START Data provided
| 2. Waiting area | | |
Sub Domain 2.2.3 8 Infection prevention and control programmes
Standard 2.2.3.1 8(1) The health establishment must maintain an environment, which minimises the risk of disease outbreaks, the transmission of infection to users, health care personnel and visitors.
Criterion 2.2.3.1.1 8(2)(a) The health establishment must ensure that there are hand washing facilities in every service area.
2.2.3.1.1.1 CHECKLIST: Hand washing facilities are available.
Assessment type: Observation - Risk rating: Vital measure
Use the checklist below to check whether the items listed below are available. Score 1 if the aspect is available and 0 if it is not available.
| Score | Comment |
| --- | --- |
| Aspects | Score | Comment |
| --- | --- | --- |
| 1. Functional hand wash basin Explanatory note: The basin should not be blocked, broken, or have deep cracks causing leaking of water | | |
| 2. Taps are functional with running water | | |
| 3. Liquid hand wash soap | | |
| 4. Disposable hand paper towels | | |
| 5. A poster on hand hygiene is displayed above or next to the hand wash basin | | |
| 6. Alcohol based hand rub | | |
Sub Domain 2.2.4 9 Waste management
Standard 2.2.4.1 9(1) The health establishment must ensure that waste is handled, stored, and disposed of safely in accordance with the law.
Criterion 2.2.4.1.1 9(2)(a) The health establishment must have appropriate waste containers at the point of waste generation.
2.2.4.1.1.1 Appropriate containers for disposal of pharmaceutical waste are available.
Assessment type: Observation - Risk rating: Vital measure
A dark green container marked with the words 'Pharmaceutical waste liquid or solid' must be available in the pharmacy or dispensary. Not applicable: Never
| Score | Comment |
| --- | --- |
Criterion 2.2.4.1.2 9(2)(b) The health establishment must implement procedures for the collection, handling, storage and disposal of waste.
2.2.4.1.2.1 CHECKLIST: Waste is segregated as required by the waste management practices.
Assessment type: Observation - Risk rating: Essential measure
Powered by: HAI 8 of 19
END Data provided
Task details |
Each line containing the word "water" needs to be copied from the data above.

Response to the exercise |
| 1. Functional hand wash basin Explanatory note: The basin should not be blocked, broken, or have deep cracks causing leaking of water | | |
| 2. Taps are functional with running water | | |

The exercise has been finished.